‘Learning map’ project a kind of Google Earth for education

Kati O'Quinn of Lebanon, Mo. is one of 200 teachers that are working on a project called a Dynamic Learning Map, at Southwest Middle School.
Neal Kingston sometimes compares the research project he’s working on to Google Earth. Or perhaps the educational equivalent of mapping the human genome.
And like those breakthroughs that revolutionized cartography and genetics, Kingston says the work by his team at Kansas University’s Center for Educational Testing and Evaluation could revolutionize the field of teaching and assessments.
The project is to develop what’s called a Dynamic Learning Map — a kind of graphic depiction of all the things a student is supposed to learn, in successive order, in the subjects of English language arts and mathematics.
With that, the team at CETE can then develop a new kind of assessment that will enable teachers to figure out exactly what things their students have or haven’t learned, and then tailor their instruction to fill in the gaps and get the students back up to speed.
“I like to compare it to Google Earth, especially since Google Earth was invented here in Lawrence, Kansas,” Kingston said.
At a recent demonstration, Kingston and his team unveiled a printout of a partially completed diagrammatic map. It stretched 30 feet across and six feet high, and even at that level of enlargement they had to use tiny 6-point type to squeeze in all the information.
“Our thought is that you could take this giant map — for math, we have over 2,000 things that we call ‘nodes,’ different things that children need to learn — and for each one, as they master it, let’s say we color it in green, and for each one they don’t know, let’s say we color it in red,” Kingston said. “And maybe we have some shades in between, because maybe they have some partial knowledge, or are perhaps on the path of learning these things.”
With that information stored on a computer, he said, users can zoom in or out, just as with Google Earth, to see whatever level of detail they need. At a very high level, they can see whether the student is essentially working at grade level. But by zooming in, they can see exactly where a student is having trouble and trace back to the precursor knowledge or skill the student lacks and which is preventing him or her from moving forward.
Kingston’s work is being funded with a $22 million grant from the U.S. Department of Education, one of the largest research grants in KU history. Kingston said the team includes 25 to 30 KU researchers, plus three researchers from the University of North Carolina School of Medicine and a Charleston, W.Va.-based educational organization, Edvantia.
Kingston said the project will be ready to deploy in the 2014-15 school year, when 46 states will fully implement the new Common Core standards in reading and math, and give yearly statewide assessments to measure student progress according to those standards.
Several organizations are currently developing tests to go along with those standards. Kansas is working with a group called the Smarter Balanced Assessment Consortium. The nonprofit education company Achieve is working on a different kind of test, as is the for-profit company ACT.
“Their Common Core tests — which are wonderful steps forward compared to what has existed before them — are still 30-year-old technology,” Kingston said. “We’re trying to take a dramatic leap forward, and we’re in a better position to be able to do so than they are.”

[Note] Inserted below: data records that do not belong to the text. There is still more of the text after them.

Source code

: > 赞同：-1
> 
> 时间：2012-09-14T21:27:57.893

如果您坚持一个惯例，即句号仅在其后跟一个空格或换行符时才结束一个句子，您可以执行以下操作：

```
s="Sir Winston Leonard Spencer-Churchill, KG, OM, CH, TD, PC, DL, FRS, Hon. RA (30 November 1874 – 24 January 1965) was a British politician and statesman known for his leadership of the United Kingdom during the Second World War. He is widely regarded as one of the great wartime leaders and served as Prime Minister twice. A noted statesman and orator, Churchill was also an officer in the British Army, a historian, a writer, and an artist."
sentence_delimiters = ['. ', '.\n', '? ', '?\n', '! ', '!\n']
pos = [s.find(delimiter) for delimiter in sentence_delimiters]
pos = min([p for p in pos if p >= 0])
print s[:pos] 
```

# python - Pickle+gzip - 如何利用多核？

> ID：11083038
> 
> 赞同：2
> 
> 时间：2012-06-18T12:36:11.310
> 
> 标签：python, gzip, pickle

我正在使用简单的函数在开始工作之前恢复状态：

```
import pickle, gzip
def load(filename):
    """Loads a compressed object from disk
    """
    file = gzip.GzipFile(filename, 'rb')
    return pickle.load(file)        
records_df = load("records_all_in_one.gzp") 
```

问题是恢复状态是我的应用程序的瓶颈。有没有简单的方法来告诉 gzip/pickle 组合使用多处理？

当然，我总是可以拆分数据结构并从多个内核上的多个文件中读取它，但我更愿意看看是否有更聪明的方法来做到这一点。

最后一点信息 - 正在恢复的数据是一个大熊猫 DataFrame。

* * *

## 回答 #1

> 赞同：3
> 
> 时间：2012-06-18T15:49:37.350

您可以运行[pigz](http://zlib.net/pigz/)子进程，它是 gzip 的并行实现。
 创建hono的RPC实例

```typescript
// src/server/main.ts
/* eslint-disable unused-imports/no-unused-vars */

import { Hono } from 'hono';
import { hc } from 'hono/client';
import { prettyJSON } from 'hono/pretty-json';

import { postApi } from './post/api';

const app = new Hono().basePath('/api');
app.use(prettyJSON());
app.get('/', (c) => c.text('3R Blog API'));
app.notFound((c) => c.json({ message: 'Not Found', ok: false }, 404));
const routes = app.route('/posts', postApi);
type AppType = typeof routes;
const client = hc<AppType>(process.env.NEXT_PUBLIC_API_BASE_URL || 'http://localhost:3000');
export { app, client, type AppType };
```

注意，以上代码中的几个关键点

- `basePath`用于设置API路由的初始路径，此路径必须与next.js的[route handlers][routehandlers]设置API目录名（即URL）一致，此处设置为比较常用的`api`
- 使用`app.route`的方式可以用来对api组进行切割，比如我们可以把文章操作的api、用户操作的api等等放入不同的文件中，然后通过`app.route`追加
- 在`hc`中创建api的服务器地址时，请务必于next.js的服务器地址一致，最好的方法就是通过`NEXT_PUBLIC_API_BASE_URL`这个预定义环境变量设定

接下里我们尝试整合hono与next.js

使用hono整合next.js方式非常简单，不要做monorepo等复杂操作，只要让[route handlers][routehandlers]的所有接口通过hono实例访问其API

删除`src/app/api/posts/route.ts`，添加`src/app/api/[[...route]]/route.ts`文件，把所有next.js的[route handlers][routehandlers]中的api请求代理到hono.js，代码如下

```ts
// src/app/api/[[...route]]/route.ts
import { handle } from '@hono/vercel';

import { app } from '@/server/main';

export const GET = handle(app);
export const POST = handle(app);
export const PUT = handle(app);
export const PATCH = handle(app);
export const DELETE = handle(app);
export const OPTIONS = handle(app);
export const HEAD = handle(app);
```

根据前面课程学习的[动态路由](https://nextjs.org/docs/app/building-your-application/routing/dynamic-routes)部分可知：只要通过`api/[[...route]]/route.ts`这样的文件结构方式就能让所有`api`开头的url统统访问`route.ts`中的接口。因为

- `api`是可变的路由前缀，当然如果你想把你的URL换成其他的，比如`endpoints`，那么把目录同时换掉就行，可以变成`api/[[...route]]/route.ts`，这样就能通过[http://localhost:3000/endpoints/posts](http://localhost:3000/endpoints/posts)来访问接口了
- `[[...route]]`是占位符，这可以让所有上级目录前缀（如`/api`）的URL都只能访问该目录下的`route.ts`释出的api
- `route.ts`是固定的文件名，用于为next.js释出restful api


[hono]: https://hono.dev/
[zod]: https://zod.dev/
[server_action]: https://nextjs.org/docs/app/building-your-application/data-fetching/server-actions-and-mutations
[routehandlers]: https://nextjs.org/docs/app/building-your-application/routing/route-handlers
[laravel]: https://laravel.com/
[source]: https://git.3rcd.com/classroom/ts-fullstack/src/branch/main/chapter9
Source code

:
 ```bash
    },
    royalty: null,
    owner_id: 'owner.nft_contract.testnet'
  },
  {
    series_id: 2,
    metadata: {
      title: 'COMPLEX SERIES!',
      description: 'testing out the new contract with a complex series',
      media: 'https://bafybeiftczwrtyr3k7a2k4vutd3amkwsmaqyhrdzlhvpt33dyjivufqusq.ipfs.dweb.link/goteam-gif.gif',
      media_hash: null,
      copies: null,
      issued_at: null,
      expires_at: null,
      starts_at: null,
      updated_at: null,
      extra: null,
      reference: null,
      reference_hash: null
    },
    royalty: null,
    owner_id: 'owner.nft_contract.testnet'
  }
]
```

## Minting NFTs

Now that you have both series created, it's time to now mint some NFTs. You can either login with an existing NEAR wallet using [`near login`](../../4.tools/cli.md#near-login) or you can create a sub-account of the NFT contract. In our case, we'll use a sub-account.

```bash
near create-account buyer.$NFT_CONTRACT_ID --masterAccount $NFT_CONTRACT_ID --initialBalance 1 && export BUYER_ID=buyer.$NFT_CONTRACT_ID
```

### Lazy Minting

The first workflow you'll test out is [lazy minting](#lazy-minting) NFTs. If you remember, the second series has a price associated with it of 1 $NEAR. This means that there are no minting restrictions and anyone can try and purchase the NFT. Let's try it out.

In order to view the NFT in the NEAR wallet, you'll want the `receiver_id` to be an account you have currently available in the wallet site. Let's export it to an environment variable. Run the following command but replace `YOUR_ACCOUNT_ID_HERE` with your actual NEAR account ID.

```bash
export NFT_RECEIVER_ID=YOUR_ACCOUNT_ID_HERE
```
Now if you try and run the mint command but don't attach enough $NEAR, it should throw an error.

Kingston said his team is working with a group of 14 states to design tests specifically for students with significant cognitive disabilities, those who take what are called the “alternative tests.”
“But the learning map itself applies to all students,” Kingston said. “We are only building out the assessment for those students who have the most significant learning needs.”
Eventually, he said, the group hopes to develop tests that could be used for any student at any grade level.